Pipeline: Savage Dragon Collections and The Old Guard Movie

Savagely Messy Dragon

I'm going through a major reorganization of my comics collection right now.

Things have gotten out of sorts in recent years. Comics move from box to box based on how to fit them in the smallest space instead of how to keep them organized.

My individual issues -- and, thankfully, I have them all -- of "The Savage Dragon" are well-tended, neat, and orderly. I have three longboxes that include all of "Dragon," plus its various spin-offs, and everything else Erik Larsen has drawn that I've collected over the years.

Then, I have this:

bookcase of Savage Dragon collections
(Photo: Augie De Blieck Jr.)

I finally pulled together all of the trade paperbacks from several different boxes and bookcases. I think. I wouldn't be surprised if I did find more yet....
Right now, it's a disorganized mess. It'll take some patience and some memory skills, but I'll get it sorted out soon.

Congrats to Erik Larsen for hitting issue #250 this week, by the way. It's a remarkable accomplishment in this modern age of comics. It's tough to picture anyone coming close to doing this again. Heck, it's impossible to picture anyone going 60 issues again.

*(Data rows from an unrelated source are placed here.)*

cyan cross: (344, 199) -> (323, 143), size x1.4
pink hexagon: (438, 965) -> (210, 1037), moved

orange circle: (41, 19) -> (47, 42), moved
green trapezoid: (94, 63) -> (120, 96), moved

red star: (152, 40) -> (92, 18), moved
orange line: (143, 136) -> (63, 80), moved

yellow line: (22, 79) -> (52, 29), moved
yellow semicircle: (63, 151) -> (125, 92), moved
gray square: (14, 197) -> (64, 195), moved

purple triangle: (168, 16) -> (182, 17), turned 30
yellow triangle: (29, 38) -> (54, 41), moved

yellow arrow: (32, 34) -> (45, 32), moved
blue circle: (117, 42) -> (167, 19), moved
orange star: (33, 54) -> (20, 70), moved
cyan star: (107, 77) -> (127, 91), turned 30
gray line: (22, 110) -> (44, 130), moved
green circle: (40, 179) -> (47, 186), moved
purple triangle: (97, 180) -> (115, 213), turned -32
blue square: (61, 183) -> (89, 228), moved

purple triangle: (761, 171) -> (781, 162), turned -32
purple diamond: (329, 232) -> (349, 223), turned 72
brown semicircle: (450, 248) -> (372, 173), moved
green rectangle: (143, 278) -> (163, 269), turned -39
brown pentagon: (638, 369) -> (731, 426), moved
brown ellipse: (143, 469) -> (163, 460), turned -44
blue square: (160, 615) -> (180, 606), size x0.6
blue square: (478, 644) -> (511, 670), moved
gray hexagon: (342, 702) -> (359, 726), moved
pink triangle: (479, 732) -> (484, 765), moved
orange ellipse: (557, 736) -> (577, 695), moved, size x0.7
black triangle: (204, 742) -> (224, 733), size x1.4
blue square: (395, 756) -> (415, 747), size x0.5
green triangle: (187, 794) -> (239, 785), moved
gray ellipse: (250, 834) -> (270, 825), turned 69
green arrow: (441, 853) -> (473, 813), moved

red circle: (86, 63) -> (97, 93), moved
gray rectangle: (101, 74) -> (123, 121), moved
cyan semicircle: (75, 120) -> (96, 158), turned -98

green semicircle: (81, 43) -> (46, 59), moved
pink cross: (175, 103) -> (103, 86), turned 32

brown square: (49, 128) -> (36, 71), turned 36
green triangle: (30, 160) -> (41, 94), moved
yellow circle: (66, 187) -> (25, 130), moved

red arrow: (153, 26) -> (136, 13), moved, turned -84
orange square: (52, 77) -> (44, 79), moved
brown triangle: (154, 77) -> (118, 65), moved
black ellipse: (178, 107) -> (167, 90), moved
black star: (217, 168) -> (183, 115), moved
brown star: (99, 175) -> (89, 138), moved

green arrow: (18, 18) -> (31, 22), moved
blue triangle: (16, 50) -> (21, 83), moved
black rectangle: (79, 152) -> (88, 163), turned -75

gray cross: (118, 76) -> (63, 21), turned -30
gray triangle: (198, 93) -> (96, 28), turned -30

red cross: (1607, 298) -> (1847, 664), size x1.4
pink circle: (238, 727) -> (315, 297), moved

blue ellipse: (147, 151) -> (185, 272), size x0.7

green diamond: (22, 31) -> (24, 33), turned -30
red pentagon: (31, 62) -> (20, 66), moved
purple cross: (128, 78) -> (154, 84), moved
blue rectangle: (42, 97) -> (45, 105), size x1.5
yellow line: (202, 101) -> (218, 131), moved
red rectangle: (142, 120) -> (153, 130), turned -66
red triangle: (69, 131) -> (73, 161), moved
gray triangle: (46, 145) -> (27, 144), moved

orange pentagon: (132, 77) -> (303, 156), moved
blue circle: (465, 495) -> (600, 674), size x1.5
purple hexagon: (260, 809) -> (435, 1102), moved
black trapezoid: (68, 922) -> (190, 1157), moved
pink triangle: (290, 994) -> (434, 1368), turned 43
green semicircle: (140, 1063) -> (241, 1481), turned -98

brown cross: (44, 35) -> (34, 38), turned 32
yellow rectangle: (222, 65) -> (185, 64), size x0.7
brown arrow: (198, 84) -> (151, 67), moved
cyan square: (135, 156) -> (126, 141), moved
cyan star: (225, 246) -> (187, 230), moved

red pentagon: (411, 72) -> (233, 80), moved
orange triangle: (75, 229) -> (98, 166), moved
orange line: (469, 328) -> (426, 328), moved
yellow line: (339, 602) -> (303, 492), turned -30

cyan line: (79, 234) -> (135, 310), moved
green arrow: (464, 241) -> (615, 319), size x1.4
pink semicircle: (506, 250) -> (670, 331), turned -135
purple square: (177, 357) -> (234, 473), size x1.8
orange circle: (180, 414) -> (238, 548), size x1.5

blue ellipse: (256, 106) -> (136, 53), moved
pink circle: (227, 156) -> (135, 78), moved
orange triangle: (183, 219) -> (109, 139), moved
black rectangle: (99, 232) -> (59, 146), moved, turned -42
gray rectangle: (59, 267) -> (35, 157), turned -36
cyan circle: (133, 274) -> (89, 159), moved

The one hope we have for it ever happening is if someone is inspired by Robert Kirkman the way Kirkman was inspired by Larsen, and that person goes off to make their own 150 issue serial that seems never-ending until suddenly it does.

The Old Guard Movie Review

(Photo: Image Comics)

I watched it "opening night." I'm such a comics fanboy. I built up my excitement for it all week like it was a "real" movie opening. But it wasn't; it was better. It also involved less driving, nobody chewing popcorn right behind me, and far fewer trailers. Next time, I might go to the Apple Trailers app and watch a couple before streaming a movie, just for old time's sake

I have a hard time judging the movie. I enjoyed it quite a bit, but I have to admit there are two things going on in my head when I think back on it:

First, this is a made-for-television movie that looks like a full blown Hollywood production. I know this is horribly unfair and that Netflix, et. al. have been making full scale movie productions for years, but it still strikes me as amazing. Welcome to 2020, me.

I didn't need to pay $12.50 to see this movie. I already paid that much for Netflix for the entire month. Everything I watch after this now is gravy.

Second, I read the first trade paperback for the column last week. It was fresh in my mind. I couldn't help but compare the movie to the book at every step of the way. (This is what ruined the Jurassic Park movie. I had literally finished the novel the day before, and the movie did not live up to the book for me. I wish I had some more distance between the two.)

That is doubly true because Greg Rucka wrote the movie's script. I knew most everything that was coming. I looked forward to seeing it. I knew the general structure of the story.

The question was, which parts would Rucka have to change to accommodate production or to make a better movie?

For sure, he added a lot to the movie, fleshing out the characters and some of the situations beautifully. The big change seems to be that Nile became the lead in the movie, while Andy was the lead in the book. There's also a major change to Andy's character for the movie in the second half that bothers me a little bit for reasons I can't spoil. I can see a number of different reasons for making that change, though. As a screenwriter, it gave Rucka much more material to work with.

Detail from a Netflix movie poster for The Old Guard
(Photo: Netflix)

It took a little while for me to warm up to Charlize Theron as Andy, but that's mostly because the character is meant to be cold and unapproachable to begin with. The comic introduces her as someone who likes to, er, socially network in very close quarters quite frequently. Andy might be curt and no-nonsense when leading her team, but that instantly gave her a bit more of a light-hearted feeling. It felt like immortality could lead to some semblance of fun to pass the time, which is something established in that moment in the comic early on, only for Rucka to destroy it over the course of the rest of the book.

Rucka kept the line in the movie about Auguste Rodin later on, so the character point wasn't lost. It was just underplayed, likely to keep the character more consistent. Her state of mind during this movie's time frame is not happy-go-lucky. She's not looking to meet new people. She's despairing of humanity. She wants less to do with them.

That's where my mind is with this movie -- I enjoyed it and thought it ended strongly. I love that people who don't have any clue that it was ever a comic are finding it now because Netflix had it on their front page "New" list. Particularly these days, that screen real estate is pure gold.

My mind just can't stop jumping between the two versions and thinking of what changes were made and why they may have gone that way. It's turned the movie into a writing analysis exercise for me. That's an unfortunate force of habit for a 20+ year comics columnist...


The comic is good and you should read it. The movie is good and, structurally speaking, is probably better than the comic. You should watch it.